:: Dataset records

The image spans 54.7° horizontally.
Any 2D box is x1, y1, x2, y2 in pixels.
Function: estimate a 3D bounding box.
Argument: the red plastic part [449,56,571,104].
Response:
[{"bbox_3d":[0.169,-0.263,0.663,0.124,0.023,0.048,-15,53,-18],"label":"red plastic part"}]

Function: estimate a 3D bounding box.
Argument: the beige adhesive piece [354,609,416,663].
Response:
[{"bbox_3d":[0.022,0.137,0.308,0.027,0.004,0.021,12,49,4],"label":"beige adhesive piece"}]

::::
:: Dataset records

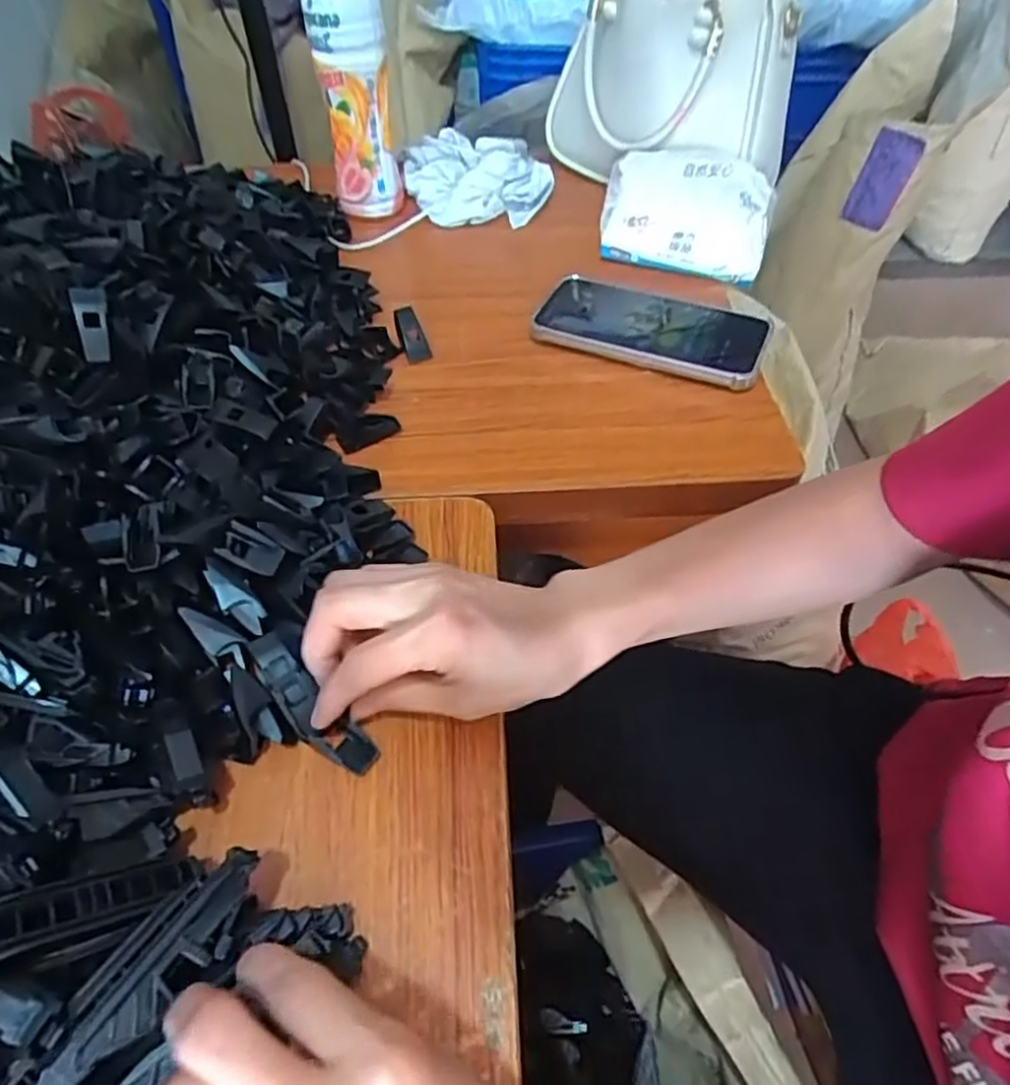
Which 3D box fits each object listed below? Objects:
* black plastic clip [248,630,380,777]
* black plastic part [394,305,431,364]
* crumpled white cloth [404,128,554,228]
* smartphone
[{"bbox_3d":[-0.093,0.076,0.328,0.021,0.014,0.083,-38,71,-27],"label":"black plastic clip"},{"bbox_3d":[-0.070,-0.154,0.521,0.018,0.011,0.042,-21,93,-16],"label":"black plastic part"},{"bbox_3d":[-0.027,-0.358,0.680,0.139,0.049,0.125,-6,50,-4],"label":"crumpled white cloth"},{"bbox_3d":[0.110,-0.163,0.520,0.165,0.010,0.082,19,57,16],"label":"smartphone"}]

::::

Work required: Copy only this part of the entries above: the line with "The image spans 54.7° horizontally.", the line with "Argument: the beige", and the lines between, all exactly as written.

Exercise answer:
The image spans 54.7° horizontally.
Any 2D box is x1, y1, x2, y2 in pixels.
Function: estimate a 3D bounding box.
Argument: the red plastic part [449,56,571,104].
Response:
[{"bbox_3d":[0.169,-0.263,0.663,0.124,0.023,0.048,-15,53,-18],"label":"red plastic part"}]

Function: estimate a 3D bounding box.
Argument: the beige adhesive piece [354,609,416,663].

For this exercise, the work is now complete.